Старушка прошамкала:
- Эх, знала бы ты, малышка, какая честь тебе выпала… Меня лишь дважды на представление звали. Я тогда была молода и, кстати, гораздо красивее тебя… - Она довольно хихикнула.
Наклонившись к самому уху Таль шепнул.
- Я отплачу тебе, не переживай. И поверь, награда будет стоить твоих страданий.
Что-то его словам мне верилось совсем мало.
Само представление происходило на внушительных размеров то ли полянке, то ли зале под открытым небом. Пол был выложен мраморными плитами, сквозь которые прорастала трава. Высокие деревья, стилизованные под колонны, или же, напротив, колонны, искусно имитирующие зеленые деревья, были подсвечены сиреневыми шарами, полностью отгоняющими окружающую тьму. Музыка, звучащая непонятно откуда, была громкой и торжественной.

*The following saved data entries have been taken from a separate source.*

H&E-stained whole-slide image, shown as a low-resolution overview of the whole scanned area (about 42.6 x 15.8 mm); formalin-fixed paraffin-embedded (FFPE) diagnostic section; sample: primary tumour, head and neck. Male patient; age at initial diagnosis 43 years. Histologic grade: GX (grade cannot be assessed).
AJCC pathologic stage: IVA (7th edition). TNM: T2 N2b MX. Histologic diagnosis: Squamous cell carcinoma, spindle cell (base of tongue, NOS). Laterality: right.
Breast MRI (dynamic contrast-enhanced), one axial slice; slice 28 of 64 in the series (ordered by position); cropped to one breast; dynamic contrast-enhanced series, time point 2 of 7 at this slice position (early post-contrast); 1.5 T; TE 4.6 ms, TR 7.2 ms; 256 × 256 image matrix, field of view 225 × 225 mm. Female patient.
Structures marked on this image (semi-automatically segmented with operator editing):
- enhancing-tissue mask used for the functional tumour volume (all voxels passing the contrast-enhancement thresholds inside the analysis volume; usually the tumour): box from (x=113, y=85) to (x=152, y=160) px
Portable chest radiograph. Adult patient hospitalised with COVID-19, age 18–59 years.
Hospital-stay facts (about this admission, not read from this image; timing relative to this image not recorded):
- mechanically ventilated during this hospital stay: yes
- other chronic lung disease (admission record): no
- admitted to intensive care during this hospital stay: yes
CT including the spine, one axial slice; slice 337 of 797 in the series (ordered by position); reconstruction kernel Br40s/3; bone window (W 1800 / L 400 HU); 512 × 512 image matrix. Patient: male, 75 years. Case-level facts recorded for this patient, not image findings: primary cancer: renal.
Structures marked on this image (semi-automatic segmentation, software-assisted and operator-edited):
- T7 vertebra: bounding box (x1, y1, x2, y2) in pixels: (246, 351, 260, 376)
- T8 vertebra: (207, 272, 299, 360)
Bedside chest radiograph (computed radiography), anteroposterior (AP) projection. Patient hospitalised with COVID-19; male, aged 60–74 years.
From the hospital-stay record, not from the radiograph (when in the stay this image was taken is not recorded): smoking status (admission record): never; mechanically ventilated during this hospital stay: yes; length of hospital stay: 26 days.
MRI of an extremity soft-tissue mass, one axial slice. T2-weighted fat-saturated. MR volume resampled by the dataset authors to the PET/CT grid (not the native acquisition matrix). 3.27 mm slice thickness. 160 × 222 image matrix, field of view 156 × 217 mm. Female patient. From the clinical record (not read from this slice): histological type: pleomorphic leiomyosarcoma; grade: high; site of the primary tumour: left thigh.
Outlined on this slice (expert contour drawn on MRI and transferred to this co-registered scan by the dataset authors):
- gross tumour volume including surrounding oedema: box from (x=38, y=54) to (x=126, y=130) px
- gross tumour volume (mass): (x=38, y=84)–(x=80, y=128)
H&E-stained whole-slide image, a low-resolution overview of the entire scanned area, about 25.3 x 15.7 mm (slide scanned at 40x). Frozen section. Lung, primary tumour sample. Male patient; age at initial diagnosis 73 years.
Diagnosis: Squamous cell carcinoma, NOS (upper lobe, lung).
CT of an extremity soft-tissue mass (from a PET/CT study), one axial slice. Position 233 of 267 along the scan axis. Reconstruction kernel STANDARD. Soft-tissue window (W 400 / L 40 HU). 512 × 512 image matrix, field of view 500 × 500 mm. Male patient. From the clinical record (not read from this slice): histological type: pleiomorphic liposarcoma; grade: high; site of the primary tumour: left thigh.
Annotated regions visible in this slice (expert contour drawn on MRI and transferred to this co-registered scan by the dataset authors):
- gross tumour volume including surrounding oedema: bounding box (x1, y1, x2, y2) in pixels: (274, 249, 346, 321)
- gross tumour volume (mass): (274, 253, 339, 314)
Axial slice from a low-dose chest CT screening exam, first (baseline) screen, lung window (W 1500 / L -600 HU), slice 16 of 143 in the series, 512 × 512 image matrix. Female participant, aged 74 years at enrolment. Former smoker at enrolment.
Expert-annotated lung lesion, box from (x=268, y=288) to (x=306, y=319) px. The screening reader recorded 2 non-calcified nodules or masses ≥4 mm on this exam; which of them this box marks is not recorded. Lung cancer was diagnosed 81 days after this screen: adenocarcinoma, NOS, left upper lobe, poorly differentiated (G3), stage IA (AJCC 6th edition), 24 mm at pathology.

По кругу площадки шла украшенная терраса, на которой было шумно и тесно. Именно с нее под бурные аплодисменты спускались те, кого называл изрядно охрипший гельма. Кто-то выходил парой, делал несколько танцевальных па и удалялся. Кто-то устраивал яркое выступление. Порой все затягивало туманом, из которого прорастали неведомые цветы и разбегались диковинные звери, порой будто океанские воды смыкались над головами и разноцветные рыбки скользили на уровне глаз. Вот уж воистину мастера иллюзий…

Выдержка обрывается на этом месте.